▸ **STATED EXERCISE**
Continue the biography of the British judge Graham Swanwick from its last sentence, not the listing.

▸ **EXTRACTED TEXT**
.....

Justice of the High Court
- In office 1966–1980

Personal details
- Born: August 24, 1906
- Died: June 23, 2003 (aged 96)
- Education: Winchester College University College, Oxford
- Known for: Leading the prosecution against James Hanratty, the 'A6 murderer'
- Awards: Member of the Order of the British Empire (MBE) (1944)

= Graham Swanwick =

British barrister and High Court judge

Sir Graham Russell Swanwick, MBE (24 August 1906 – 23 June 2003) was a British barrister and High Court judge. He is best remembered for leading the prosecution against James Hanratty, the 'A6 murderer', one of the last men to be hanged in England.

.....

▸ **DATA EXTRACT**
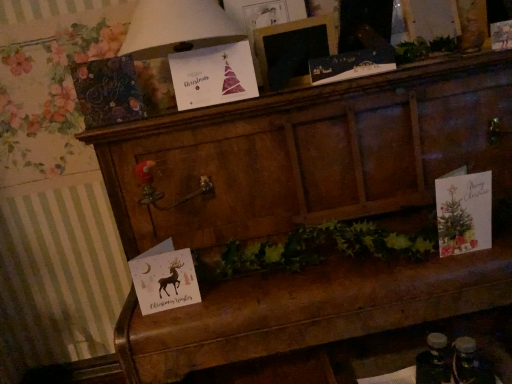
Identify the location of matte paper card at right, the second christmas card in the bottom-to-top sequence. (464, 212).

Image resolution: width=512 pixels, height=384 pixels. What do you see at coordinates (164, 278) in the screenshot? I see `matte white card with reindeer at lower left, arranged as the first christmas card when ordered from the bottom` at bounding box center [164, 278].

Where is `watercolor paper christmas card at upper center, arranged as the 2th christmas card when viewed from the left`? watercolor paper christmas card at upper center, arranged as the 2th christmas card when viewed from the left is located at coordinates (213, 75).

.....

▸ **TASK RESPONSE**
== Biography ==

=== Early life and legal career ===
Swanwick was the son of Eric Drayton Swanwick, a solicitor, and Margery Eleanor (née Norton), of Whittington House, Chesterfield. Educated at Winchester College and University College, Oxford, he was called to the Bar by the Inner Temple in 1930 and joined the old Midland Circuit. During the Second World War, Swanwick served in the Royal Air Force Volunteer Reserve from 1940 to 1945, serving first at RAF Uxbridge with the 2nd Tactical Air Force, then in Brussels and in Germany. Rising to the rank of Wing Commander, he was mentioned in despatches and appointed a MBE (Military Division) in 1944.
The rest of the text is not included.